Desta forma o Estado (e os cidadãos) ganha duas vezes: ganha com os lucros do crédito e ganha pelo facto que a economia nacional cresce. 

Seria um bom banco, não seria?

O caso BND 

A sede do Bank of North Dakota

Não “seria”: é um bom banco.
E tem um nome: Bank of North Dakota.

Um banco estatal nos Estados Unidos? Pois, isso mesmo.

É atualmente o único banco do género no País, tem um rating de AA e recentemente conseguiu um lucro de 26 por cento. Este ano a previsão é para 60 milhões de Dólares de lucro (isso numa altura em  que quase 200 bancos já fecharam as portas), metade dos quais voltam para o fundo geral do estado. 

Portanto, o exemplo existe, funciona, até melhor do que os bancos privados. Tem um excelente sucesso no North Dakota, mas até os mesmo cidadãos dos outros Estados dos EUA desconhecem esta realidade, imaginem no estrangeiro.
Curioso, não é?
 
Esta crise deu para entender uma coisa: o dinheiro nada mais é do que credito, não tem outro valor.
Quando o crédito é concedido por um banco, quando o banco é propriedade da comunidade e quando os lucros voltam à comunidade, o resultado pode ser um sistema financeiro funcional, eficiente e sustentável.

O contrário do que acontece hoje.
Por isso, se alguém dizer “Os bancos privados são um mal necessário”, já sabem: não é verdade. 

Ipse dixit.

Fontes: Friendly Favors, Public Banking, Mother Jones, Bank of North Dakota.  

4 Replies to “Um Banco Sustentável”

  1. Caro Max,
    A grande questão é quem vai botar o guizo no gato, ou melhor, no leão de fome insaciável, uma vez que todos os Estados estão reféns da canalha bancária?
    A poderosa Alemanha com a ajuda da França? Sim, porque se um país de economia mais frágil abrir concorrência com a canalha bancária, o resultado será catastrófico.
    Esse ajuste é possível e desejável, porém, acredito que só factível após a falência irremediável da ordem atual.
    Abraços.
    Gilson

  2. Verdade Gilson, verdade.

    Difícil imaginar alguém que agora decida enfrentar os bancos privados.

    Seria precisa não só uma grande dose de coragem, mas também muito dinheiro, uma economia que funcione, um tecido industrial com boa capacidade produtiva, uma certa independência energética…e não seria mal um bom exército também.

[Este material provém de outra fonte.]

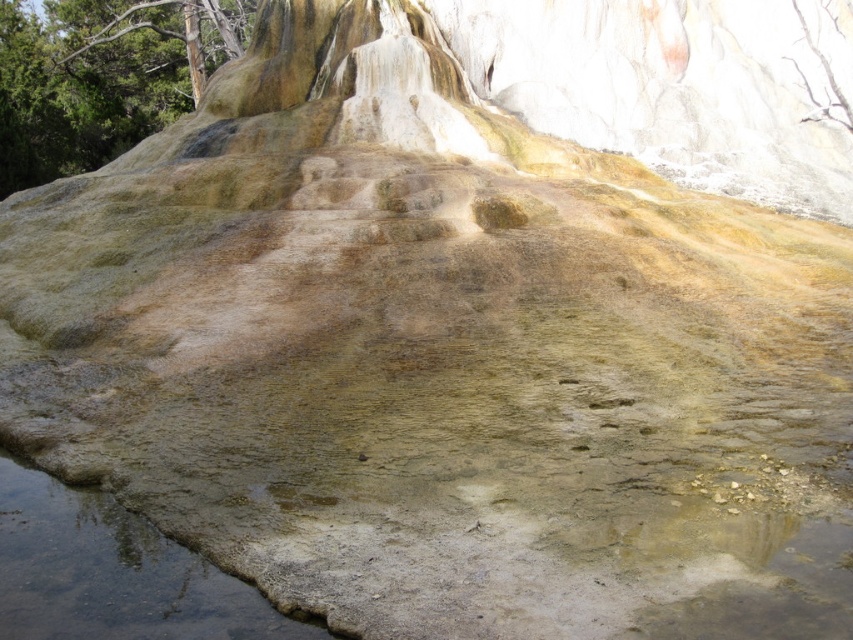
Question: Which of the following is the farthest from the observer?

Choices:
 (A) (96, 36)
 (B) (61, 499)

Answer: (A)

Question: Is smooth bark tree at upper left above clear water at bottom left?

Choices:
 (A) yes
 (B) no

Answer: (A)

Question: Is smooth bark tree at upper left thinner than clear water at bottom left?

Choices:
 (A) yes
 (B) no

Answer: (B)

Question: Is smooth bark tree at upper left bigger than clear water at bottom left?

Choices:
 (A) yes
 (B) no

Answer: (A)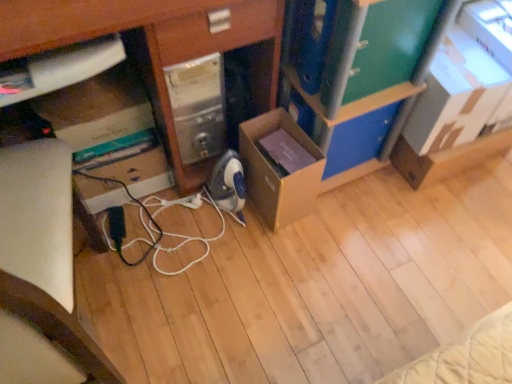
Question: From a real-world perspective, is blue plastic drawer at center, the first drawer from the back, beneath black rubber cable at center?

Choices:
 (A) no
 (B) yes

Answer: (A)

Question: Are blue plastic drawer at center, the second drawer from the front, and black rubber cable at center making contact?

Choices:
 (A) yes
 (B) no

Answer: (B)

Question: Considering the relative sizes of blue plastic drawer at center, which ranks as the second drawer in top-to-bottom order, and black rubber cable at center in the image provided, is blue plastic drawer at center, which ranks as the second drawer in top-to-bottom order, smaller than black rubber cable at center?

Choices:
 (A) no
 (B) yes

Answer: (B)

Question: Can you confirm if blue plastic drawer at center, the second drawer from the front, is wider than black rubber cable at center?

Choices:
 (A) yes
 (B) no

Answer: (B)

Question: Is black rubber cable at center completely or partially inside blue plastic drawer at center, which is the 1th drawer in bottom-to-top order?

Choices:
 (A) yes
 (B) no

Answer: (B)

Question: From a real-world perspective, is brown cardboard box at center, positioned as the second cardboard box in right-to-left order, physically located above or below matte cardboard box at lower left?

Choices:
 (A) below
 (B) above

Answer: (A)

Question: Considering the positions of brown cardboard box at center, the 1th cardboard box viewed from the left, and matte cardboard box at lower left in the image, is brown cardboard box at center, the 1th cardboard box viewed from the left, wider or thinner than matte cardboard box at lower left?

Choices:
 (A) wide
 (B) thin

Answer: (B)

Question: Looking at the image, does brown cardboard box at center, the 1th cardboard box viewed from the left, seem bigger or smaller compared to matte cardboard box at lower left?

Choices:
 (A) big
 (B) small

Answer: (B)

Question: From their relative heights in the image, would you say brown cardboard box at center, positioned as the second cardboard box in right-to-left order, is taller or shorter than matte cardboard box at lower left?

Choices:
 (A) tall
 (B) short

Answer: (B)

Question: In terms of width, does cardboard box at upper right, the first cardboard box from the right, look wider or thinner when compared to green matte drawer at upper right, the 1th drawer viewed from the top?

Choices:
 (A) thin
 (B) wide

Answer: (B)

Question: Considering the positions of cardboard box at upper right, which appears as the second cardboard box when viewed from the left, and green matte drawer at upper right, the 2th drawer when ordered from bottom to top, in the image, is cardboard box at upper right, which appears as the second cardboard box when viewed from the left, taller or shorter than green matte drawer at upper right, the 2th drawer when ordered from bottom to top,?

Choices:
 (A) short
 (B) tall

Answer: (B)

Question: Is cardboard box at upper right, which appears as the second cardboard box when viewed from the left, bigger or smaller than green matte drawer at upper right, arranged as the second drawer when viewed from the back?

Choices:
 (A) big
 (B) small

Answer: (A)

Question: In the image, is cardboard box at upper right, which appears as the second cardboard box when viewed from the left, positioned in front of or behind green matte drawer at upper right, arranged as the second drawer when viewed from the back?

Choices:
 (A) behind
 (B) front

Answer: (A)

Question: Is blue plastic drawer at center, the second drawer from the front, inside or outside of green matte bookshelf at upper right?

Choices:
 (A) inside
 (B) outside

Answer: (A)

Question: From the image's perspective, is blue plastic drawer at center, which ranks as the second drawer in top-to-bottom order, positioned above or below green matte bookshelf at upper right?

    Mas cedo ou tarde o actual sistema chegará ao fim. E algo de novo terá que aparecer.

    Nós cá estaremos.
    Talvez.

    Abraço!

  3. "Mas cedo ou tarde o actual sistema chegará ao fim. E algo de novo terá que aparecer."

    Falta saber se o novo será o que eles querem ou o oposto.

    Quanto ao desastre económico só aconteceria se nos fizessem o mesmo que fazem ao Irão com as sanções e talvez por isso a gente precisasse mesmo desse exército 😛

    Saber o quão poderia ficar caso fizéssemos o que seria correcto não pode ser razão para recuar. Continuo a dizer que dentro das possibilidades disponíveis neste momento a melhor solução para o país seria um governo com coligação do BE+PCP, melhor que isso só com revolta liderada por alguém capaz e desperto.

    Abraço.

Obrigado por participar na discussão!